Peki bu bilinçaltı mesaj (sübliminal mesaj) çılgınlığı nasıl ortaya çıkmıştı?
İnsan beyni duyusal belleğiyle milyarlarca bitlik bilgiyi her saniye işleyebilmektedir. Ancak bu bilgilerin çok az kısmı bilinçli olarak algılanabilmektedir. Bu gerçekler beyin tarafından işlenen bilginin önemli bir kısmının bilinçaltımız tarafından işlendiği anlamına gelmektedir. Bilinçaltı ise insan beyninin kara deliği olarak da görülmektedir. Hal böyle olunca bilinçaltı bizi ve davranışlarımızı nasıl etkiler? Bilinçaltına yönelik çalışmalar ne gibi sonuçların ortaya çıkmasına sebep olur? Şeklindeki birçok soruya 1950’li yıllardan beri yapılan psikoloji ve marketing (pazarlama) deneyleriyle cevaplar aranmaktadır. Her ne kadar insanları etkilemek için kullanılan sembol, şekil ve diğer görsel temaların tarihi Roma İmparatorluğu’na dayansa da deneysel çalışmaların büyük çoğunluğu 20. yy’ da yapılmaya başlanmıştır.
Bu çalışmaların en meşhur olanı “25. Kare Tekniği” olarak bilinen ve ilk defa 12 Eylül 1957 yılında James Vicary tarafından “Picnic” isimli bir filmde uygulanışı olmuştur. Filmde her 5. saniyede saniyenin 1/3000 hızıyla ekrana “HUNGRY? (Aç mısın?)”, “EAT POPCORN (Popcorn ye)” ve “DRINK COCA COLA (Coca Cola iç)” yazıları getirilmiştir. Vicary bu tarz mesajların olduğu filmlerde Cola satışlarının %57.7, Popcorn satışlarının ise %18.1 arttığını açıklamıştır.
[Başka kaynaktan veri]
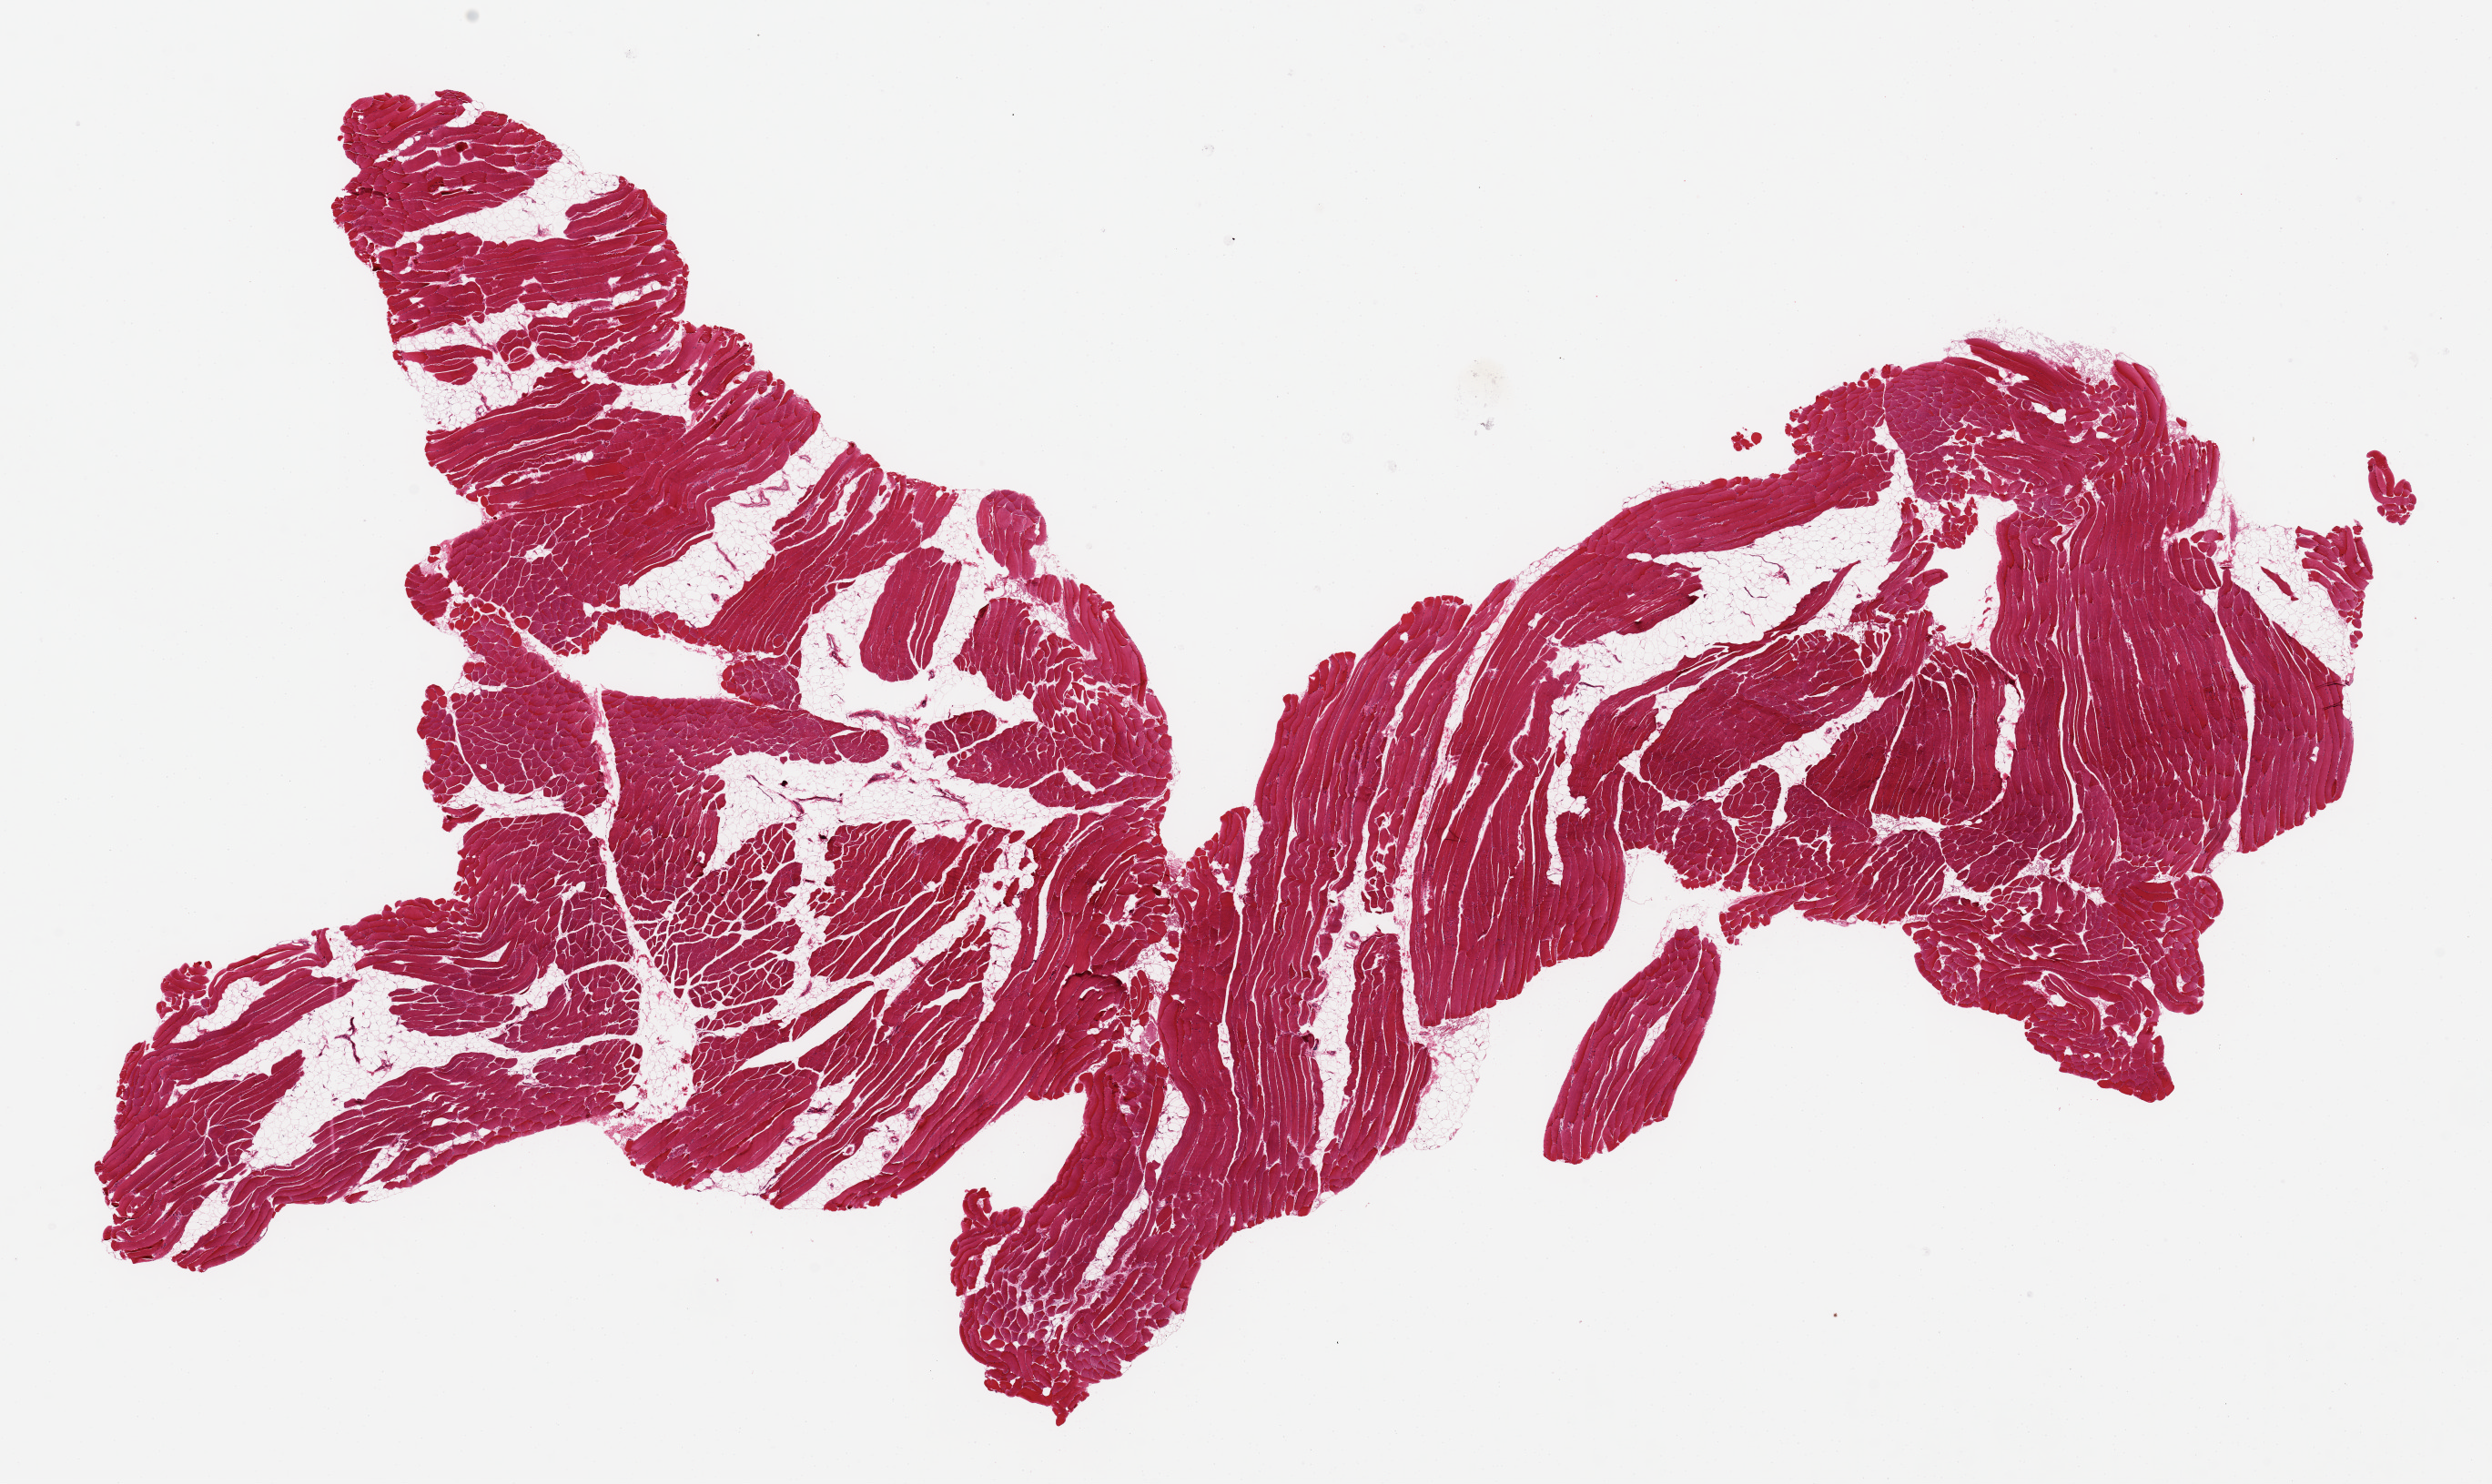
Digitized H&E-stained section, whole scanned area (about 21.7 x 12.9 mm, from a 20x scan) shown as a low-resolution overview; PAXgene-fixed, paraffin-embedded tissue; target tissue: skeletal muscle; donor tissue sample. Male donor.
* pathologist's review note for this sample: 2 aliquots, ~11x7mm. Moderate interstitial fat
Açıklamalar sonrası insanlarda oluşan beyin yıkama endişelerini gidermek için Vicary her ne kadar toplumsal etkileri ile ilgili yeterli araştırmanın yapılmadığı ve etkinin bu denli olamayacağı ile ilgili açıklamalar yaptıysa da oluşan korkuya engel olamamıştır.
Toyota, BigPond ve KFC gibi dünyaca ünlü markaların logoları Avusturalya’ da yapılan müzik ödülleri programı “ARIA” da 12 de 1 gibi hızla ekranda belirmiş ve benzeri uygulama birçok TV programında yer almaya başlayınca ABD ve diğer gelişmiş ülkelerde bu tekniğin reklam amaçlı kullanımı yasaklanmıştır.
Şimdilerde ise ABD’nin Arap ülkelerinde yaşanan ayaklanmaları ve Irak’ın işgalinde benzer tekniklerle toplumları yönlendirdiği iddia edilse de asıl korkunun soğuk savaş yıllarından kalma beyin yıkama endişeleri olduğu şeklindedir.
Tüm bu yapılan çalışmalar ve edinilen bilgilere kısaca değinen “Fight Club” içerdiği yeraltı felsefesiyle yayınlandığı 1999’dan bu yana sinema tarihinin kült filmleri arasında yer almaya devam etmektedir.
Filmin fragmanını izleyin:
Modern Dünyanın sizi ele geçirdiğini hissettiğiniz bir anda “Fight Club” kesinlikle size iyi gelecektir.